Blockchain, just as a kind of base core fundamental technology, I think, has a lot of freedom in the private sector to run. And you can see the incredible ways it's been used and the incredible innovations that are emerging because of that private sector use.

There is no “versus” in the technology-people relationship

And then we ended our technical talk on a very social note. We are two adults, who are excitedly working in tech, and everything is quite predictable as to how much work do we have in our respective work fields. But to what extent should we be worried about the younger generation’s preparation and which kind of capacities should they develop in order to not be replaced by robots? 

JR: Children are remarkable — how, in those first few years, have they learned so quickly? My car, which is pretty moderate — I was carrying some friends and one of them had a child, and I have a little digital screen at the front, and they assume they could swipe it. But even though the car is relatively new, it was not a touch or swipe screen. Suddenly, these children are making assumptions about how they're going to interact with the world.

There is going to be massive displacement of workers, no matter how optimistic I am about the emergence of new jobs, new opportunities, a new role for humans. The world is going to grow from about closing on 8 billion people right now to a peak we think will be about 11 billion. And a big chunk of that is going to be healthy young adults who want to work.

So, will those jobs be manual or routine? Probably not. The way the marketplace works is: If it's easily repeatable and it can be made at lower costs with robots, it's going to be — history shows that. 

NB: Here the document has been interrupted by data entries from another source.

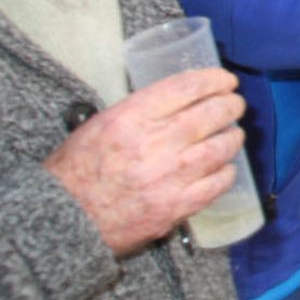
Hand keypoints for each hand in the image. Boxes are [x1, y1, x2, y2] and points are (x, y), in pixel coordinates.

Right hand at [44, 68, 244, 256]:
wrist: (65, 219)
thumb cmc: (77, 170)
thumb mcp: (101, 123)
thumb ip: (143, 110)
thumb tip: (184, 99)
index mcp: (131, 117)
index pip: (188, 86)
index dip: (215, 79)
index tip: (225, 81)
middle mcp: (155, 143)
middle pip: (213, 113)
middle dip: (231, 105)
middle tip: (235, 105)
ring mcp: (170, 176)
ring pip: (221, 147)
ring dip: (233, 137)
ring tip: (232, 134)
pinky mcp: (177, 206)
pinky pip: (218, 183)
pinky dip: (226, 171)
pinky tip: (223, 167)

Which leads me to think kids need to be pretty good at technical skills, and the education they need has to be more sophisticated than it's been. History was kind: If a kid wasn't so good in school, there's still plenty of work. We could still do work that didn't require intense cerebral needs, but could be a manual in nature. And that's completely fine. Everybody's different and everybody has different desires.

But again, history shows us that education has created a better life for more people. And when education is more evenly distributed in a society, that society is more stable — It's more free, more equal. And fortunately, technology is democratizing education. 

So, it seems to me the best thing we can do is to ensure that more children in the world get educated. Our goal should be for all children to get educated, no doubt. They need access to technology to do that — not only to consume the education, but actually to write and demonstrate their skills with the technology. And then, probably, it should be more technical as time goes by, because that seems to me to be where humans will have the most value — at least, in the next few decades.

Professor Reichental is bearing the mission of developing accessible education tools. Recently, he published a video lectures series about quantum computing on LinkedIn that will add up to an educational series on blockchain and cryptocurrencies, and is offering a course on blockchain for business in Spanish with the University of California, Berkeley. 

The interview was edited and condensed.